Stored data entries
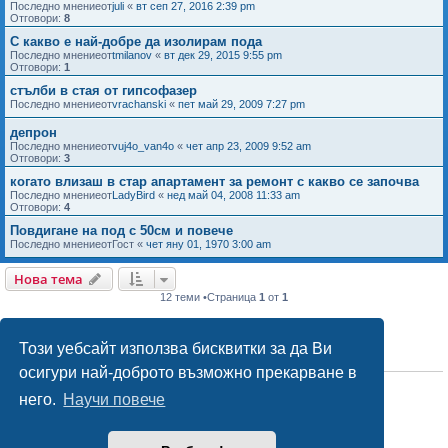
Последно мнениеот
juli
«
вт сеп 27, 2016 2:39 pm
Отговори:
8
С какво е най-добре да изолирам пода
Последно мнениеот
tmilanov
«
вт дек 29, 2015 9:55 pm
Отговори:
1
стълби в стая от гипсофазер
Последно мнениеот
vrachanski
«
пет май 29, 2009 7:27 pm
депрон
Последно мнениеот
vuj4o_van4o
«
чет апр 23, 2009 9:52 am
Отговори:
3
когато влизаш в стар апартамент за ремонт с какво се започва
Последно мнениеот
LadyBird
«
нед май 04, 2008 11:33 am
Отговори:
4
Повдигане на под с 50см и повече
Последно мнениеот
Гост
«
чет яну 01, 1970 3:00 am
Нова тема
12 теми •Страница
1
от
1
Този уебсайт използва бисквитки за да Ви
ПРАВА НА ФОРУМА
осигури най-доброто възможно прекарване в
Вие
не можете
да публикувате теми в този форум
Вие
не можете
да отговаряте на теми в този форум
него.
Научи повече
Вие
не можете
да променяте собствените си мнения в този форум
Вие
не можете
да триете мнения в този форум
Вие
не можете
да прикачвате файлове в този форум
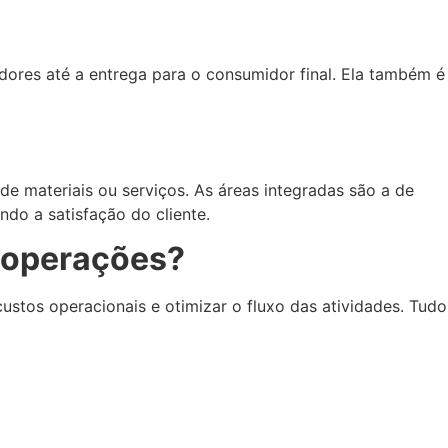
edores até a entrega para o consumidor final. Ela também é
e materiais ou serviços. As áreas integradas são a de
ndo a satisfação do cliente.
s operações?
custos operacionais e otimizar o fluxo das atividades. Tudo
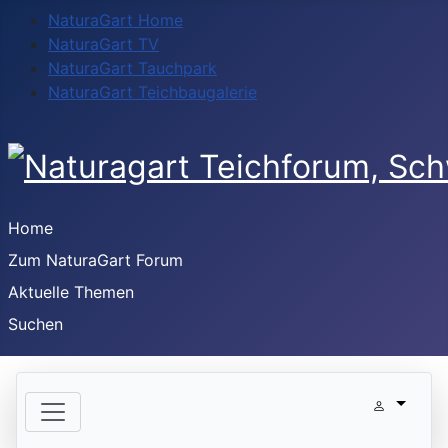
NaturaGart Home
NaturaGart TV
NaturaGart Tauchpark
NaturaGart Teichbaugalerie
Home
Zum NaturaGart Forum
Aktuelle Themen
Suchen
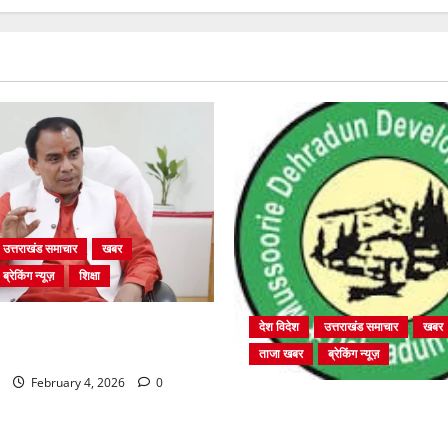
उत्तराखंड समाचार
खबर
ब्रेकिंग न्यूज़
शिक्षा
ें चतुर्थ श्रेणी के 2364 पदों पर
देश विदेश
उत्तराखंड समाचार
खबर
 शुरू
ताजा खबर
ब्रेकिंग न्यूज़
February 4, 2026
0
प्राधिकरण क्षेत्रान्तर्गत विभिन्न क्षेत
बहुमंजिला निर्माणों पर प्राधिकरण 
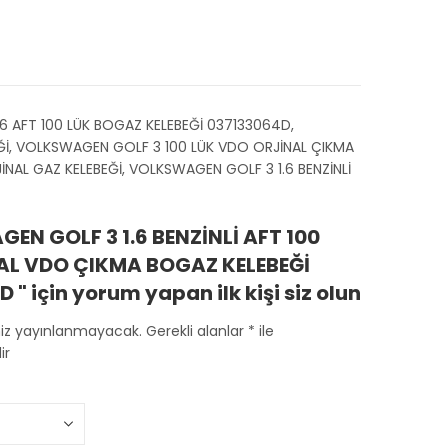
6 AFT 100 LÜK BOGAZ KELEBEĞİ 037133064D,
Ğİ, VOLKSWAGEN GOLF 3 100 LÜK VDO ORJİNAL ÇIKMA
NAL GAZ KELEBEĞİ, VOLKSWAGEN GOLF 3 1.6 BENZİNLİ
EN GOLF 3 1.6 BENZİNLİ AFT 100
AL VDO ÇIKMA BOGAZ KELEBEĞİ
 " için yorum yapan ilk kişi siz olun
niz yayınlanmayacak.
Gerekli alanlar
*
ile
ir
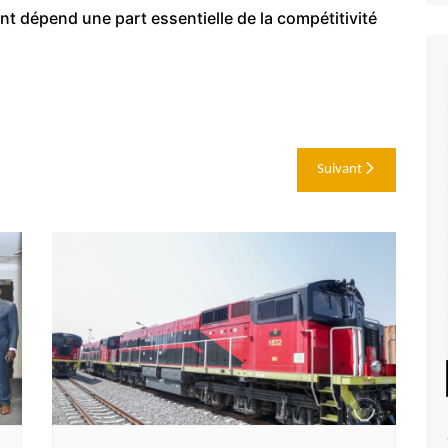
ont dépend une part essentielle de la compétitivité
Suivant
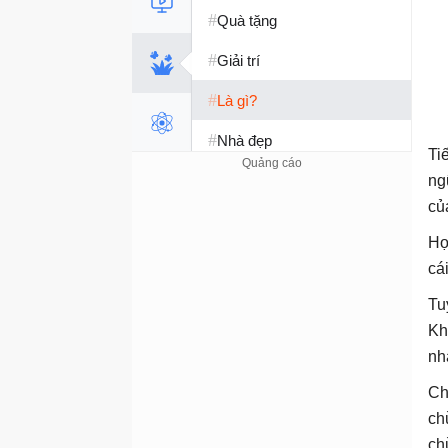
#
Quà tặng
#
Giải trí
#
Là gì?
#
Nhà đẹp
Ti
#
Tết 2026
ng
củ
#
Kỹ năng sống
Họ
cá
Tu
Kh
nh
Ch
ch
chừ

JOB:
Pictures stay out. Print the data exactly, from its first line through the line containing "чет яну 01, 1970 3:00 am".

REPLY TO THE EXERCISE:
Последно мнениеот
juli
«
вт сеп 27, 2016 2:39 pm
Отговори:
8
С какво е най-добре да изолирам пода
Последно мнениеот
tmilanov
«
вт дек 29, 2015 9:55 pm
Отговори:
1
стълби в стая от гипсофазер
Последно мнениеот
vrachanski
«
пет май 29, 2009 7:27 pm
депрон
Последно мнениеот
vuj4o_van4o
«
чет апр 23, 2009 9:52 am
Отговори:
3
когато влизаш в стар апартамент за ремонт с какво се започва
Последно мнениеот
LadyBird
«
нед май 04, 2008 11:33 am
Отговори:
4
Повдигане на под с 50см и повече
Последно мнениеот
Гост
«
чет яну 01, 1970 3:00 am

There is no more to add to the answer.